▸ Aim of the exercise:
Copy each line of the listing where the word "assign" can be found.

▸ Records supplied:
────────────────────────────────────────
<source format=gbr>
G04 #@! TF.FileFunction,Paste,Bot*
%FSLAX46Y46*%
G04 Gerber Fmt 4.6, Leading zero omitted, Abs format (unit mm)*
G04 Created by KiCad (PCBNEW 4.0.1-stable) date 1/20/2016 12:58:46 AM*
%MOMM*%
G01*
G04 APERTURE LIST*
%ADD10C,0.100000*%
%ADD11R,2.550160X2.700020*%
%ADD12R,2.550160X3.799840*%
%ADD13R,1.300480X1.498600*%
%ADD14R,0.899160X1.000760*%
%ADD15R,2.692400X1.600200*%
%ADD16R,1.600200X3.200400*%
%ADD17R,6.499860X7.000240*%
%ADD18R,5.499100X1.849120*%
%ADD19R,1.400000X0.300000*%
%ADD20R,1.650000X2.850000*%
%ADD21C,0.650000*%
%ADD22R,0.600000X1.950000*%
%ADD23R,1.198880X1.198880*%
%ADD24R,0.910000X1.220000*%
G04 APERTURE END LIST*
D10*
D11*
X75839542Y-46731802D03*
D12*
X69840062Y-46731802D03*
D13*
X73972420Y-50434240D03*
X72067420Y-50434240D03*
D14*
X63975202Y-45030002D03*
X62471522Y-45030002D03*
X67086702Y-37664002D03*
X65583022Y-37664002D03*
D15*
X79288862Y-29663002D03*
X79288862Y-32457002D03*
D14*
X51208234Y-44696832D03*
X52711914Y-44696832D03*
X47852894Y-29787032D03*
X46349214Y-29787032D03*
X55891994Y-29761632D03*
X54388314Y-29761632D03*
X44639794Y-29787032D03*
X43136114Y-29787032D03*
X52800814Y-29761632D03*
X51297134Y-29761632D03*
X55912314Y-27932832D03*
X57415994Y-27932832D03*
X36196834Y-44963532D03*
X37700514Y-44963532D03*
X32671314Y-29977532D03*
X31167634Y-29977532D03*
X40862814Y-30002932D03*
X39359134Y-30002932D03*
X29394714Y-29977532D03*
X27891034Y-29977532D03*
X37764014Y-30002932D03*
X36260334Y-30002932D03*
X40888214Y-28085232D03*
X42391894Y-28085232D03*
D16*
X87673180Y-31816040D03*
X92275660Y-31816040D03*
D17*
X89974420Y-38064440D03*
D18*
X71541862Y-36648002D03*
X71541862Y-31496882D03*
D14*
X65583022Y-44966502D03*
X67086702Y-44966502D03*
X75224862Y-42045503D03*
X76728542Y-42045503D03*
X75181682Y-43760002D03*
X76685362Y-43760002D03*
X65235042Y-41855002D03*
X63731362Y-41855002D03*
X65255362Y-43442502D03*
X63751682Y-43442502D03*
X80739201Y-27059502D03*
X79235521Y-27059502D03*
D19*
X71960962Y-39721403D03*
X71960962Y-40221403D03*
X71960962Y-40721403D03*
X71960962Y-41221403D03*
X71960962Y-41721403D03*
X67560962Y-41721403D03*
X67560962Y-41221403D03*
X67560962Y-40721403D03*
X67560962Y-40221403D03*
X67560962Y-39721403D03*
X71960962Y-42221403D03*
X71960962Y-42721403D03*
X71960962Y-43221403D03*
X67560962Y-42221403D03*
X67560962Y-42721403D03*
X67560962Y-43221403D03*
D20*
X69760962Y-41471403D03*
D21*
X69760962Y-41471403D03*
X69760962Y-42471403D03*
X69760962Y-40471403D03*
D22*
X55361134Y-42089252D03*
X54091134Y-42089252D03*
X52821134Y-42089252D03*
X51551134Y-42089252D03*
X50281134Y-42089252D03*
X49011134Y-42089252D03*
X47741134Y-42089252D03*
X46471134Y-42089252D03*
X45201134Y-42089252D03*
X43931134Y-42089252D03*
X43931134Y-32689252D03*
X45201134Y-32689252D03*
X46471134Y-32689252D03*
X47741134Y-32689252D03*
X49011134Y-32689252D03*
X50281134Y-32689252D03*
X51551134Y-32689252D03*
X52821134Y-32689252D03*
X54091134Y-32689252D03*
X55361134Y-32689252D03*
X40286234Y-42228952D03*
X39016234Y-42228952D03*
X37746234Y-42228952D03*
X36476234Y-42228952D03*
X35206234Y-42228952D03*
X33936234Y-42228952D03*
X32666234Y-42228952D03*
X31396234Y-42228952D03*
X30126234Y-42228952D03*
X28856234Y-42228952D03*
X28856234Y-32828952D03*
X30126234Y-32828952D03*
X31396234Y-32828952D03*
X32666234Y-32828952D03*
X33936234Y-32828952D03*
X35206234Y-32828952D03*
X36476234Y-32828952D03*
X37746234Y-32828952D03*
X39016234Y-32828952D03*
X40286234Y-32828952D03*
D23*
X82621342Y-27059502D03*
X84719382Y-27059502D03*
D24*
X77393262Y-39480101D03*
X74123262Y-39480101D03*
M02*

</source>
────────────────────────────────────────
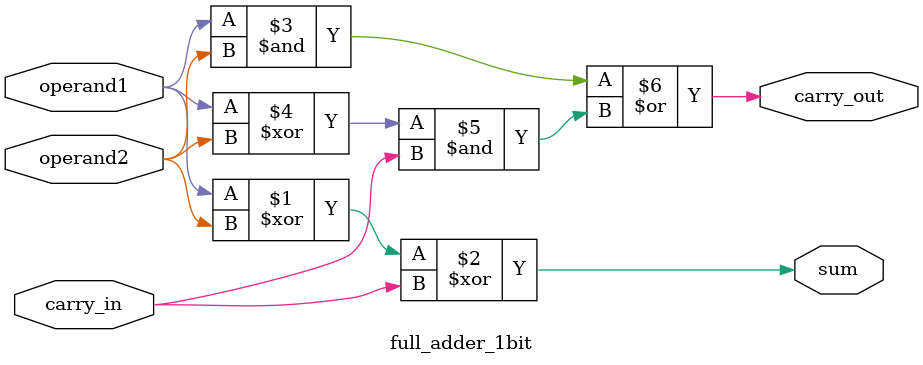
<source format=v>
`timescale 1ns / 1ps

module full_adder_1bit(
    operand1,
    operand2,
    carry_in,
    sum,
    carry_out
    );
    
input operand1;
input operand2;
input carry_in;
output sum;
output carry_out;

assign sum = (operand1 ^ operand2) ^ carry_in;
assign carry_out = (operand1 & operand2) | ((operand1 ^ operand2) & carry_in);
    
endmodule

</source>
────────────────────────────────────────
▸ Exercise result:
assign sum = (operand1 ^ operand2) ^ carry_in;
assign carry_out = (operand1 & operand2) | ((operand1 ^ operand2) & carry_in);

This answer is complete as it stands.